Global warming comes home

The small patches of snow on Mt. Rose that pass for a snow pack this year are, according to scientists, the shape of things to come if the climate continues to change.

The small patches of snow on Mt. Rose that pass for a snow pack this year are, according to scientists, the shape of things to come if the climate continues to change.

Photo By David Robert

“Well, the impact on Reno and the northern Nevada area has been pretty well documented in other reports in terms of climate models,” Dan Geary said.

He was having lunch in a Reno restaurant while talking about global warming, and it wasn’t those other reports that were on his mind. It was the long-awaited report released in Paris that morning by the Intergovernmental Panel on Climate Change (IPCC), a United Nations/World Meteorological Organization group. But Geary took time to answer a question about how global warming relates specifically to the Reno area.

“And what the climate models have said for areas like the Sierra Nevada mountains, the Columbia River basin and the Colorado River basin as well, some of the immediate impacts of an increase in the average temperatures … is that much more of the precipitation that comes in is going to come in the form of rain instead of snow.”

He spoke one day after release of a survey that said average snow pack (on which Reno and other communities depend for their water supply) for the 400-mile Sierra Nevada range is 59 percent of a normal winter. The Truckee-Tahoe region is at 40-45 percent.

Geary, Nevada spokesperson for the National Environmental Trust and a member of the Nevada Renewable Energy Task Force, was on a swing through Northern Nevada to talk to reporters in an effort to make sure that the IPCC report was not overlooked.

Not much chance of that. The Paris report was the worst nightmare for those who claimed global warming was a myth. Years in the making, peer-reviewed in 130-plus nations, the report was so conservative that it was accused of being too optimistic. Yet its bottom line was a body blow to those who have trivialized global warming.

It said that “warming of the climate system is unequivocal,” and that even in the most positive scenario, temperatures are slated to reach an unsustainable level. A rise of more than 3.6 degrees Fahrenheit will cause massive species extinctions and melting of ice mass that could be irreversible within a generation. The IPCC provided several scenarios, and the most conservative projected a 4.5 degree increase by 2100.

The IPCC also said that fast action could avert such disasters.

Is this entirely a federal concern or is there something local governments can do? Geary said the place to start here was for the Nevada Legislature to kill Gov. James Gibbons’ plans for another coal plant.

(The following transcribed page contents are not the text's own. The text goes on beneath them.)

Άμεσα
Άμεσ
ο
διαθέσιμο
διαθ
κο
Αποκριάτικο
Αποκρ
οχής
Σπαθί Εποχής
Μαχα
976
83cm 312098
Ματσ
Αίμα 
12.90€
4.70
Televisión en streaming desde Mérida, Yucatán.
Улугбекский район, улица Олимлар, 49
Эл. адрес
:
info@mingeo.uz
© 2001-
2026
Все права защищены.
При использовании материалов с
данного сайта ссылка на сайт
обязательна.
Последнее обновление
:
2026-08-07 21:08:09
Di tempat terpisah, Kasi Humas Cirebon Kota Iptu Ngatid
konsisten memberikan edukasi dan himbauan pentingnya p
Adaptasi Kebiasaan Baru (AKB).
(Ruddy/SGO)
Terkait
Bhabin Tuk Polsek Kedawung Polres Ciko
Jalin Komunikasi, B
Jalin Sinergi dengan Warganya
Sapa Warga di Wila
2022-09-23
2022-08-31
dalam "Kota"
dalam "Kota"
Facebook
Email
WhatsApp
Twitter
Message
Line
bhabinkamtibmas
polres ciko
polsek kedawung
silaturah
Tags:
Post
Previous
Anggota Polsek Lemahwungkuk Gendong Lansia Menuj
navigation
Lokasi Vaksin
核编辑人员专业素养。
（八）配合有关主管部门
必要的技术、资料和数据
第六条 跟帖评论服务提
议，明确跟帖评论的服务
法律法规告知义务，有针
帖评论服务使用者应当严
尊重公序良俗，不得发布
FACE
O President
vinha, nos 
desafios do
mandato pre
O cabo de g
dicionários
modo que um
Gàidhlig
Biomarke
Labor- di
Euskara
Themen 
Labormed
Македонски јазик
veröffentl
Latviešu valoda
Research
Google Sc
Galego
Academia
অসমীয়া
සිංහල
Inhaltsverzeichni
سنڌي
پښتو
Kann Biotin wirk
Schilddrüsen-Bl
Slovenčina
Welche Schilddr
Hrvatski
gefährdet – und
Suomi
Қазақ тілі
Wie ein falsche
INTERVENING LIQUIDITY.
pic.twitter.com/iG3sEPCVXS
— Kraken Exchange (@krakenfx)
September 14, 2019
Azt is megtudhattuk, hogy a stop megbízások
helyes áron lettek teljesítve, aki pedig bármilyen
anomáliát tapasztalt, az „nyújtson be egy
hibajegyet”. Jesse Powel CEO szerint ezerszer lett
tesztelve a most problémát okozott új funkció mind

In his state of the state message, tucked between two paragraphs about “ramp[ing] up the incentives for greater production of solar, wind, biomass and geothermal energy” and “incentives to the utilities to improve the environment, reduce greenhouse gases, stimulate job growth, hedge against fossil fuel volatility and help guarantee availability,” Gibbons made this proposal:

“After visiting with Wyoming Governor [David] Freudenthal and seeing what his state is doing, I will encourage the creation of a coal-to-liquid fuels plant in Nevada, similar to the successful plant in Wyoming. It would use existing rail to transport coal to the plant and convert that coal to diesel and jet fuel for use at airports. It could also create natural gas to be injected into a natural gas pipeline for domestic use.”

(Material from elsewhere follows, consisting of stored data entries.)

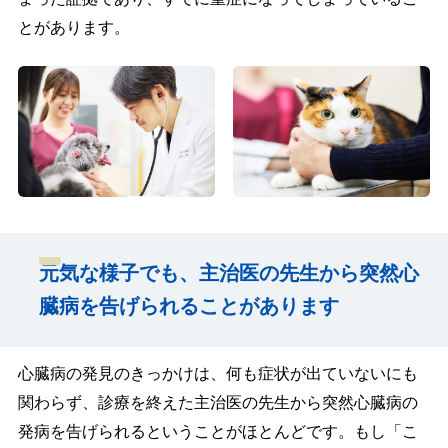
とがあります。
元気な様子でも、主治医の先生から突然心
臓病を告げられることがあります
心臓病の発見のきっかけは、何も症状が出ていないにも
関わらず、診療を終えた主治医の先生から突然心臓病の
発病を告げられるということがほとんどです。もし「こ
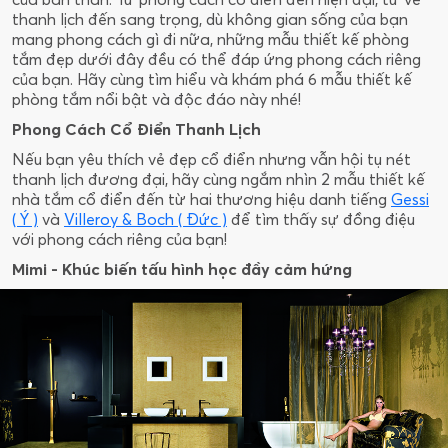
thanh lịch đến sang trọng, dù không gian sống của bạn
mang phong cách gì đi nữa, những mẫu thiết kế phòng
tắm đẹp dưới đây đều có thể đáp ứng phong cách riêng
của bạn. Hãy cùng tìm hiểu và khám phá 6 mẫu thiết kế
phòng tắm nổi bật và độc đáo này nhé!
Phong Cách Cổ Điển Thanh Lịch
Nếu bạn yêu thích vẻ đẹp cổ điển nhưng vẫn hội tụ nét
thanh lịch đương đại, hãy cùng ngắm nhìn 2 mẫu thiết kế
nhà tắm cổ điển đến từ hai thương hiệu danh tiếng
Gessi
( Ý )
và
Villeroy & Boch ( Đức )
để tìm thấy sự đồng điệu
với phong cách riêng của bạn!
Mimi - Khúc biến tấu hình học đầy cảm hứng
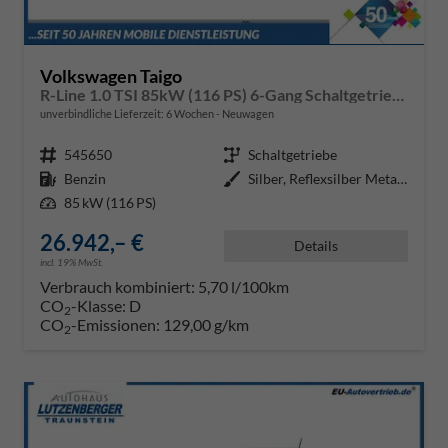
Volkswagen Taigo
R-Line 1.0 TSI 85kW (116 PS) 6-Gang Schaltgetriebe
unverbindliche Lieferzeit:
6 Wochen
Neuwagen
Fahrzeugnr.
545650
Getriebe
Schaltgetriebe
Kraftstoff
Benzin
Außenfarbe
Silber, Reflexsilber Metallic (8
Leistung
85 kW (116 PS)
26.942,– €
Details
incl. 19% MwSt.
Verbrauch kombiniert:
5,70 l/100km
CO
-Klasse:
D
2
CO
-Emissionen:
129,00 g/km
2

Geary said the plant would contribute to the problems Gibbons said in the other paragraphs he was committed to solving. Plus, he noted, Wyoming has substantial coal production and Nevada does not, which means that coal for the Gibbons plant would have to be transported into the state.

That would not only make the fuels produced less competitive but would also consume fuel, which would have additional climate impact. The Las Vegas Sun editorialized, “It is regrettable that Gibbons has latched onto an energy idea that depends on water-intensive procedures and imported resources when Nevada has few peers in the world when it comes to sunshine. … We hope the Legislature understands that we need a plan based on our own resources, not Wyoming’s.”

The day after the IPCC report was released, a second global warming report was released, this one by Environmental Defense and Colorado-based Western Resource Advocates. This one examined the impact of global warming on Colorado, New Mexico, Nevada, Utah and Arizona. It said that in terms of climate change, coal-fired power plants planned or already being constructed in the southwest would be the equivalent of putting 12.5 million cars on the highways for a year.

While there have long been some deposits of coal around the Nevada—most of them in no longer active or now-forgotten mining camps such as Lewis in Lander County and Verdi in Washoe County—coal has never been a substantial part of Nevada mining. Coaldale’s output in Esmeralda County was so meager that when the Nevada State Journal in 1914 reported that the camp’s output was finally coming to fruition, in fact its best days were already past.